Suas mãos subiram por baixo da minha camisola, apertando minha cintura, descendo para minha bunda. Ela massageava com força, puxando meu corpo para mais perto. Eu me deitei ao lado dela, de frente, e nos beijamos pela primeira vez desde aquela noite — um beijo profundo, molhado, urgente, tentando abafar os gemidos.
Enquanto nos beijávamos, ela desceu uma das mãos entre minhas pernas e encontrou minha boceta já encharcada. Dois dedos entraram fácil, curvando-se para dentro. Eu tremia. Para retribuir, enfiei a mão no short dela e comecei a esfregar seu clitóris inchado.
O risco de meu pai acordar tornava tudo mais intenso. Nossos movimentos eram lentos, controlados, mas carregados de urgência.
Eu me posicionei melhor e levantei uma perna dela, encaixando minha coxa entre as suas. Pressionei minha boceta molhada contra a pele quente e macia da coxa dela, começando a me mover devagar, esfregando meu clitóris inchado para cima e para baixo. Ela fez o mesmo, abrindo mais as pernas, buscando fricção. Nossas bocetas molhadas deslizavam uma contra a pele da outra, misturando nossos fluidos, o som baixinho e obsceno quase imperceptível sob a respiração pesada do meu pai.
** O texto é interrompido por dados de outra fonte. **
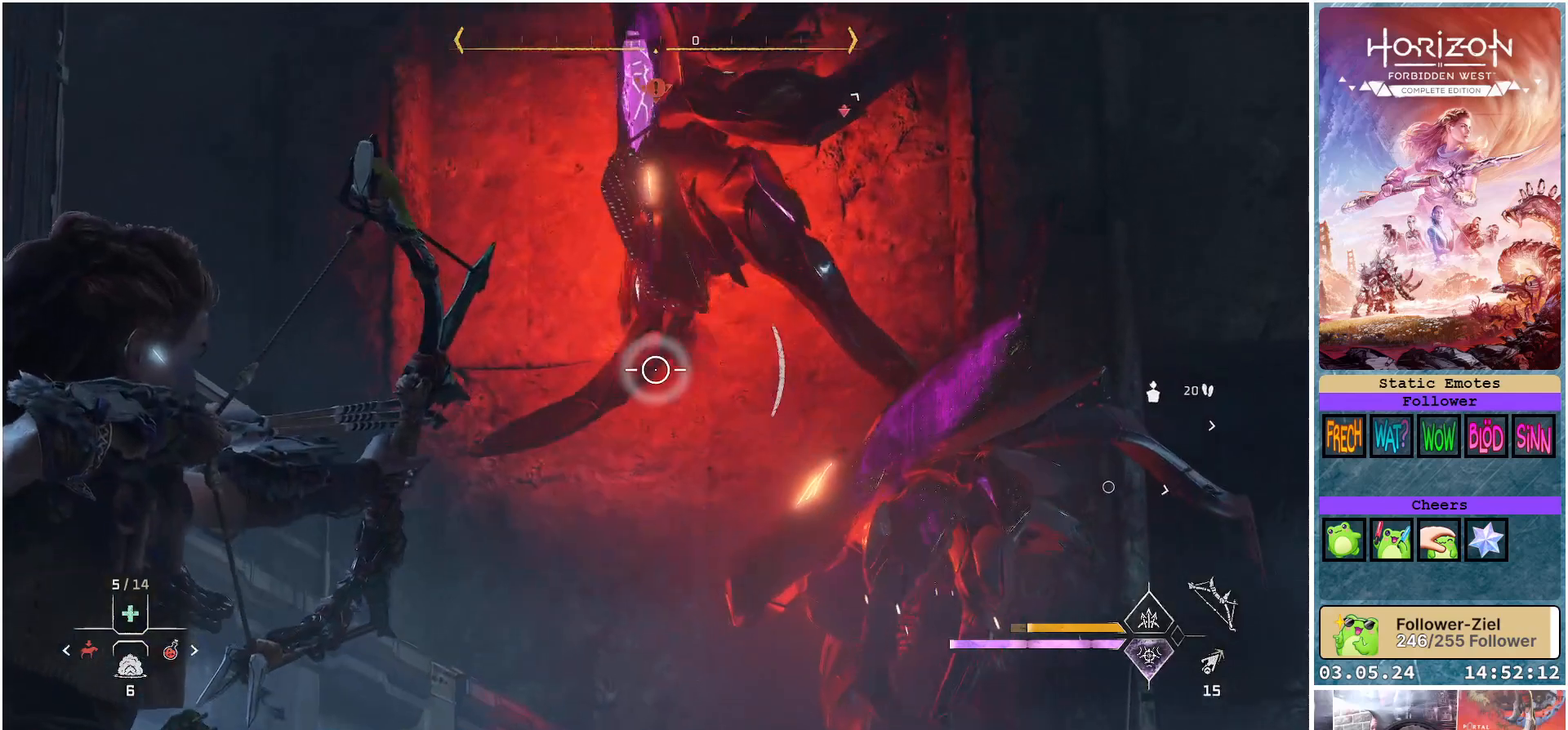
{"buttons": ["L2", "R2"], "left_stick": "left", "right_stick": "up-right", "events": []}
Não bastava. Eu subi um pouco mais, pressionando meus seios contra os dela. Nossos mamilos se roçavam enquanto eu movia o quadril, esfregando minha boceta diretamente contra a barriga macia e quente dela. Ela gemeu baixinho contra minha boca e retribuiu, virando o corpo o suficiente para que sua boceta deslizasse contra a parte interna da minha coxa, molhando minha pele enquanto se movia em círculos lentos e firmes.
O prazer era insano. Eu sentia cada dobra molhada dela contra mim, o clitóris roçando minha pele, o calor subindo rápido. Nossos corpos suados se moviam em sincronia silenciosa, pressionando, esfregando, buscando mais contato.
Ela gozou primeiro — o corpo inteiro tensionou, os dedos cravados na minha bunda, boceta pulsando contra minha coxa enquanto mordia meu ombro para não gemer alto. O orgasmo dela me levou junto. Eu me esfreguei mais forte contra sua barriga, clitóris latejando, e gozei com violência, tremendo inteira, mordendo o lábio até sentir gosto de sangue.
Ficamos abraçadas por longos minutos, respirando com dificuldade, tentando recuperar o controle. Meu pai continuou dormindo, alheio a tudo.
Ela acariciou meu rosto com ternura e sussurrou no meu ouvido, voz rouca:
— Você é perigosa… mas eu não quero que pare.
Eu sorri, ainda com a perna entre as dela, sentindo o calor úmido que deixamos uma na outra.
— Da próxima vez, vou querer mais tempo.
Saí da cama com cuidado, ajeitei a camisola e voltei para o meu quarto, pernas fracas e coração acelerado. O segredo entre nós agora era ainda maior. E eu já sabia que não ia demorar para quebrarmos mais regras.